There was also discussion about maintaining the dollar as the global reserve currency – a widening concern as digital coins surge in popularity and use – and how crypto could impact this.

Allaire said the question is will the U.S. support digital dollars as a form of stablecoins, which he believes will help America be the top competitor in the sector. Calling it a national economic and security priority, he said that “if this is the new economic infrastructure of the Internet then we want the dollar to play a strategic role.”
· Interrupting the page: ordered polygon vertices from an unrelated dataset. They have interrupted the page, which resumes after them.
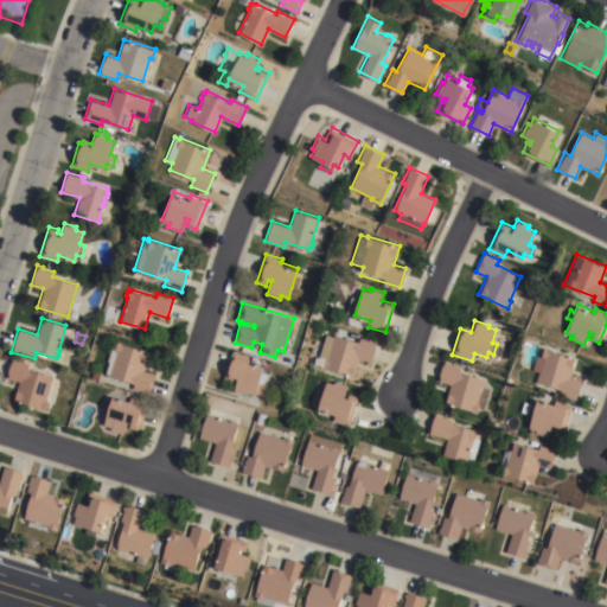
[(313,363),(315,356),(318,357),(326,333),(333,336),(333,333),(358,342),(360,337),(377,342),(370,362),(359,358),(353,376),(321,366),(321,365),(313,363)]
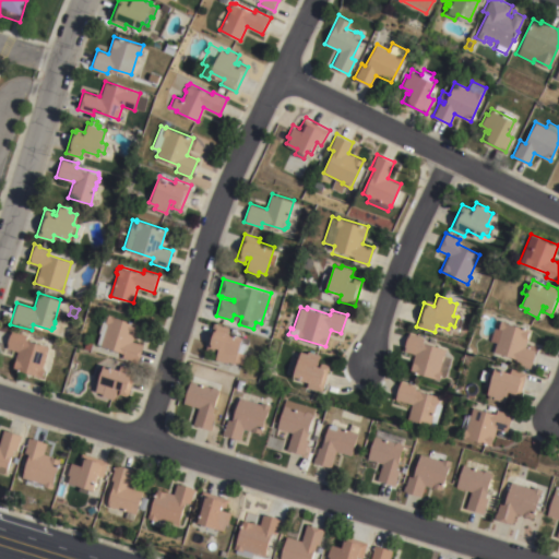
[(132,341),(143,344),(138,361),(122,357),(123,352),(97,344),(100,333),(98,332),(104,313),(137,322),(132,341)]
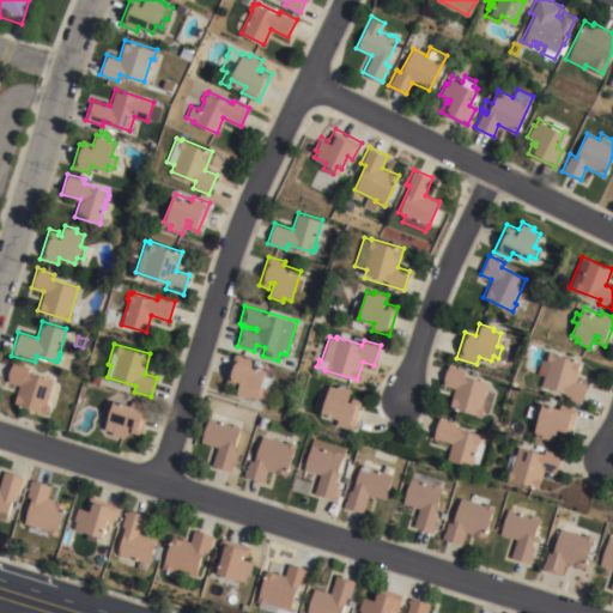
[(538,372),(541,359),(546,360),(548,351),(580,360),(580,362),(575,380),(587,383),(581,404),(565,398),(566,392),(541,384),(544,375),(538,372)]
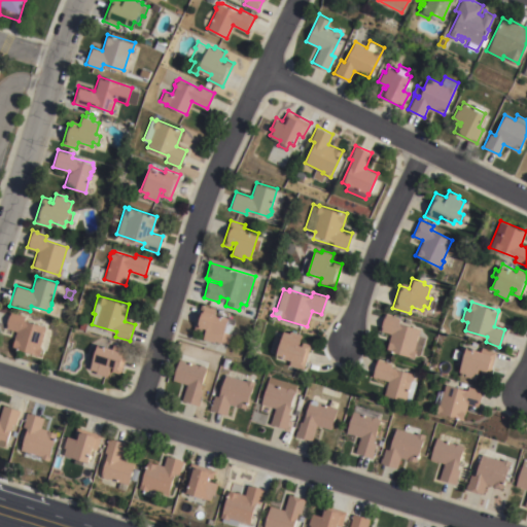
[(202,304),(216,309),(215,312),(236,319),(227,343),(221,341),(221,342),(215,340),(214,342),(203,338),(206,327),(204,326),(202,331),(194,328),(202,304)]
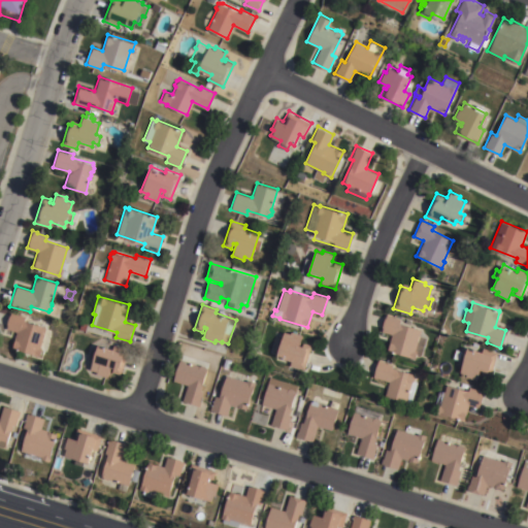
[(39,348),(41,348),(38,356),(10,348),(15,331),(5,328),(10,310),(25,315),(24,320),(45,327),(39,348)]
He said partnering with private companies becomes a way to compete against states nationalizing that structure and operating in surveillance mode. He noted that digital assets are already helping America compete globally, and therefore a central bank digital currency isn’t required.

“The United States, and the U.S. dollar, [are] winning the digital currency space race, today. Dollar stablecoins are doing trillions of dollars of transactions, the experimental beta of the Chinese Yen is only doing ten billion dollars of transactions,” the executive said.

The question remains what will lawmakers do with this new information and how could they craft new rules. Judging by Wednesday’s hearing, there was little immediate resolution about how urgently policymakers will act, if at all.

“It is hard to see how this hearing creates momentum for legislation. The hearing did not create pressure on Congress to act immediately, Cowen analyst Jaret Seiberg said.

However, “the SEC remains likely to proceed with more enforcement and regulation. Nothing at the hearing would pressure the SEC to delay action.”

Still, market participants are eager to get some indication about policymakers' intentions. CoinDesk director Jodie Gunzberg told Yahoo Finance live that "it would be in the best interests of the United States if they could accelerate the learning curve and start to put in place some regulations, [serving] as the guide rail so that industry could develop more here.”